A Free Market Gets
Its Long-Overdue Catechism
The editors of the new A Catechism for Business talk with the Register about how they’ve created a way for business to know an obligation to achieve a just society.
Running a business on the ethics and social teachings of the Catholic Church has never been easier, thanks to the production of a concise, easy-to-read handbook called A Catechism for Business.
A Catechism for Business is the product of a herculean seven-year labor by two professors at The Catholic University of America (CUA), Andrew Abela, dean of CUA’s School of Business and Economics, andJoseph Capizzi, associate professor of moral theology at CUA.
The two editors have made it easy for people in both small business and big business to engage with the Church’s social doctrine and understand what their obligations are to work for a just society as business people. The new book helps answer challenging ethical questions faced daily in the 21st-century global economy by providing quotations and references — not the editors’ interpretations — to the relevant social teaching.
The Register spoke with Abela and Capizzi before the March 26 launch of their book at the Catholic Information Center in Washington and discussed how A Catechism for Business can evangelize the business world and build the foundations for a more just economy inclusive of those on the margins of society.
Why is A Catechism for Business so important for our modern context?

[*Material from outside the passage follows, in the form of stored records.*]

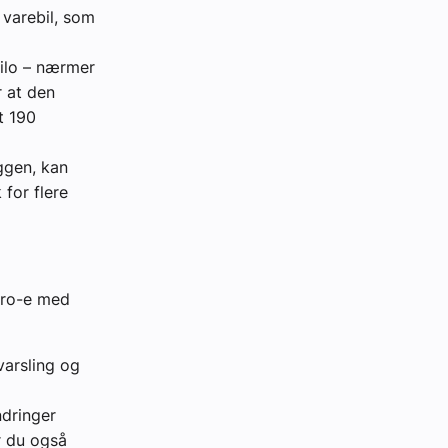
 varebil, som
kilo – nærmer
r at den
t 190
ggen, kan
for flere
aro-e med
svarsling og
ndringer
r du også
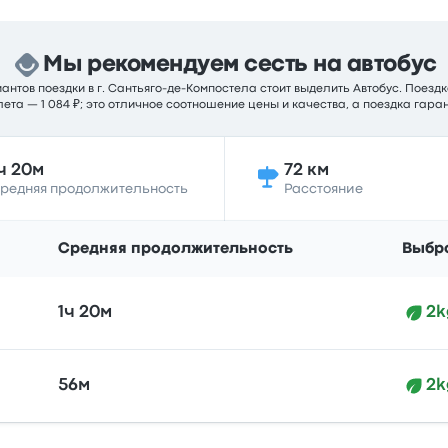
Мы рекомендуем сесть на автобус
нтов поездки в г. Сантьяго-де-Компостела стоит выделить Автобус. Поездка
ета — 1 084 ₽; это отличное соотношение цены и качества, а поездка гара
ч 20м
72 км
редняя продолжительность
Расстояние
Средняя продолжительность
Выбр
1ч 20м
2k
56м
2k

Abela: What we wanted to do with this book is make [the Church’s social teachings] more accessible for busy business people — especially faithful business people who are trying to live the Gospel in their business but not sure how to do that. This treasure of the social doctrine is scattered throughout many, many documents, and they don’t necessarily know where to look. So the book collects all of that and makes it much more readily accessible.
How did you put the social teachings of the Church in this book for people?
Abela: This little volume is seven years in the making. It took a long time to gather and find all the materials because we had to read everything. All the social encyclicals, all the documents of Vatican II, the Catechism …
Capizzi: And then there’s the process of distillation. You’re obviously not putting in every quotation that pertains to every question. Instead, you’re trying to find the ones that are the most emblematic of the teaching as a whole or somehow crystallize the point as much as possible.
So you both did a lot of work to make it easy for people?
Capizzi: [Laughing] We think so; yes.
A lot of people view the purpose or end of the economy as just about profit and say that’s what business is all about. But what is actually the purpose, or end goal, of the economy, in the Catholic view?
Abela: Basically, serving the material needs of human beings. The view that profit is the end of business is actually a relatively recent innovation, even in the secular world.
Really? How recent is it?
Abela: Certainly the last 100 years, at the most; and in terms of making it the conventional wisdom, only probably in the last 30 or 40 years.
And it’s not even as widespread as you would think. We speak to small business people, and they don’t think they’re in it [for profit] — yes, they’re in it for profit, in the sense that they have to make profit, but they don’t get up every day and go to work and say, “I am going to make profit.” They say, “I am going to make shoes" or "I am going to run a shop.” So there’s this strange distortion.
So what are you trying to change here?
Abela: What we’re trying to do with this book — and it’s actually part of a broader strategy we’re doing at our School of Business and Economics at Catholic University — is to combat this notion that business is amoral.
Human beings — we’re moral beings. We don’t really do anything amoral. So if you pretend that business is amoral, then other people are going to try to shove morality in somehow, which usually involves heavier government regulations.
If businesses aren’t striving to care for society, then government feels like it has to do it. One of our board members said the other day, “If business had taken care of the 17% of Americans who didn’t have health insurance, then the Affordable Care Act never would have happened.” So when business leaders decline the responsibility, we hand it over to government. And how’s that working out for us?